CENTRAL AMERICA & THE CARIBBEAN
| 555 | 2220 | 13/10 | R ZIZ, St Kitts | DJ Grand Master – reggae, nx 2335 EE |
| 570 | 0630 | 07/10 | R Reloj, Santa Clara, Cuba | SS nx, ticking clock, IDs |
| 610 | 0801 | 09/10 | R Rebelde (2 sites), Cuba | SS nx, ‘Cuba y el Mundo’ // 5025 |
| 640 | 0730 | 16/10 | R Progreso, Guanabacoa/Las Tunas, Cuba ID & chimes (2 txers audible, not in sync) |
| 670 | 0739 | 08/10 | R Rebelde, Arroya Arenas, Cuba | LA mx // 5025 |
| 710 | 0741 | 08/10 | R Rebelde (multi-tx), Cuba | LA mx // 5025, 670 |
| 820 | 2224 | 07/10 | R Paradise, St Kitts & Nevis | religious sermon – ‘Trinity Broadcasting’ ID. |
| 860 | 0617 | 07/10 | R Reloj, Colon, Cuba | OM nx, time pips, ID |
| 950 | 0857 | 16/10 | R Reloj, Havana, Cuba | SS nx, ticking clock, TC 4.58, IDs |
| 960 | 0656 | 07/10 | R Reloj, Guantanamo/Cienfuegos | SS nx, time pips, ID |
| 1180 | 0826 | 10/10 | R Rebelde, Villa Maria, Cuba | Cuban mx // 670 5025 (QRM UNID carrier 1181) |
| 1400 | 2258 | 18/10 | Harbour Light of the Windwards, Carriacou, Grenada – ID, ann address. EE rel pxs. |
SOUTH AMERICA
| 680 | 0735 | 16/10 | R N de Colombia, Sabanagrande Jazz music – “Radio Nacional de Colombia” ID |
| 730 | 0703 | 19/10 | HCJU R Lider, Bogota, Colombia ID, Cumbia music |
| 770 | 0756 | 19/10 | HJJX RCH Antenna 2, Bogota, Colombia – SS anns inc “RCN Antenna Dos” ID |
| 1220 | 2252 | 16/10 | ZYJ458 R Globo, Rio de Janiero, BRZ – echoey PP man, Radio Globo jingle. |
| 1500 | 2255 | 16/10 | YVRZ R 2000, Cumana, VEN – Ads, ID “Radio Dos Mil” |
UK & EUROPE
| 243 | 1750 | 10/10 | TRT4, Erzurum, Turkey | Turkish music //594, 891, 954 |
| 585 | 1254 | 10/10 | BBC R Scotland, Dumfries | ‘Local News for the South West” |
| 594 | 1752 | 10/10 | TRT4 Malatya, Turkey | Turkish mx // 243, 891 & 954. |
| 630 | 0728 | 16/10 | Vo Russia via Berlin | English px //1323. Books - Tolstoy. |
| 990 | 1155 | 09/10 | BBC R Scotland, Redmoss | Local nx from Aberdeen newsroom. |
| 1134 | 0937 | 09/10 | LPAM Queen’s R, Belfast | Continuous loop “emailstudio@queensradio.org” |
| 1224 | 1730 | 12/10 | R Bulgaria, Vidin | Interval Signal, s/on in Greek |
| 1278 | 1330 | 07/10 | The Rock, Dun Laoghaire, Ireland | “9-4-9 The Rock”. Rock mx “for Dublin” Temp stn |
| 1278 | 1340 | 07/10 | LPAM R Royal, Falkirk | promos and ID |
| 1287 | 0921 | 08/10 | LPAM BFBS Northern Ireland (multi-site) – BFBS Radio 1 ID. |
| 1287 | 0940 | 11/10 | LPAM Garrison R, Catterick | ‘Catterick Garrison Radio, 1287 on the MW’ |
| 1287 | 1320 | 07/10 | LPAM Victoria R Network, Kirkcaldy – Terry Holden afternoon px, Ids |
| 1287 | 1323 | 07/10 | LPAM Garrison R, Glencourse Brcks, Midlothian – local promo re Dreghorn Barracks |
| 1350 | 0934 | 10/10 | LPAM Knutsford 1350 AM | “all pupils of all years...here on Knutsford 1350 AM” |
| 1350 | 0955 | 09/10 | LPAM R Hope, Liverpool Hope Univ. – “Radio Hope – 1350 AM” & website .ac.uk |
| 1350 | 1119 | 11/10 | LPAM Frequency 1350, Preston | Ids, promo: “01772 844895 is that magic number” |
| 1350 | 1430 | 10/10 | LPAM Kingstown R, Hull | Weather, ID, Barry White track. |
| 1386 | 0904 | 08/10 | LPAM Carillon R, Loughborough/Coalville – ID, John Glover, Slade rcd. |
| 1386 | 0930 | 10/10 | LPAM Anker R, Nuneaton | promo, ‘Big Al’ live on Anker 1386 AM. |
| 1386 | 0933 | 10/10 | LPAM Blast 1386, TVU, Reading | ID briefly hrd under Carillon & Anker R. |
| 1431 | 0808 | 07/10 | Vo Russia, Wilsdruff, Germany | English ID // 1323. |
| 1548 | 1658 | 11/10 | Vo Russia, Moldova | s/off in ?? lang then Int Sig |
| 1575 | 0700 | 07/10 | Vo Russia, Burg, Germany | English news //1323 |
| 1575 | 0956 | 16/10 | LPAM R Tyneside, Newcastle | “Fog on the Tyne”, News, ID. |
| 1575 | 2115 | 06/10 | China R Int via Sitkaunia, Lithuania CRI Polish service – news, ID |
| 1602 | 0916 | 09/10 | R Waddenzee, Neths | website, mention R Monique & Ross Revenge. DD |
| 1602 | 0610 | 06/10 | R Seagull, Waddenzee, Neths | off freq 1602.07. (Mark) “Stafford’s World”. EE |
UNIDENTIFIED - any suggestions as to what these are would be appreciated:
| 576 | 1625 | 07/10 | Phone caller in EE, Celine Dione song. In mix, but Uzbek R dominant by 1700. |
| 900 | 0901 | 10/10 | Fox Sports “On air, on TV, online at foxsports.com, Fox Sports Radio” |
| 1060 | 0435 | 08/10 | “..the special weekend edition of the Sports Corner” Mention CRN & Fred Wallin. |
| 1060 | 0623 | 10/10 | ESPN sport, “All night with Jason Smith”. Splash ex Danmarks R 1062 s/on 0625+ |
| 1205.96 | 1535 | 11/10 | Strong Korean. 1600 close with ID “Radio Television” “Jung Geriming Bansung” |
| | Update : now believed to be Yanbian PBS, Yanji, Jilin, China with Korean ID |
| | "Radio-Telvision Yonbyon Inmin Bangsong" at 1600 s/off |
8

════════════════

WHAT IS REQUIRED - Go through the listing above and write out exactly the lines starting with the one holding "- Tolstoy. |" and running through the one holding "1278 | 1330", ends included, and no others.

ANSWER SECTION -
| 630 | 0728 | 16/10 | Vo Russia via Berlin | English px //1323. Books - Tolstoy. |
| 990 | 1155 | 09/10 | BBC R Scotland, Redmoss | Local nx from Aberdeen newsroom. |
| 1134 | 0937 | 09/10 | LPAM Queen’s R, Belfast | Continuous loop “emailstudio@queensradio.org” |
| 1224 | 1730 | 12/10 | R Bulgaria, Vidin | Interval Signal, s/on in Greek |
| 1278 | 1330 | 07/10 | The Rock, Dun Laoghaire, Ireland | “9-4-9 The Rock”. Rock mx “for Dublin” Temp stn |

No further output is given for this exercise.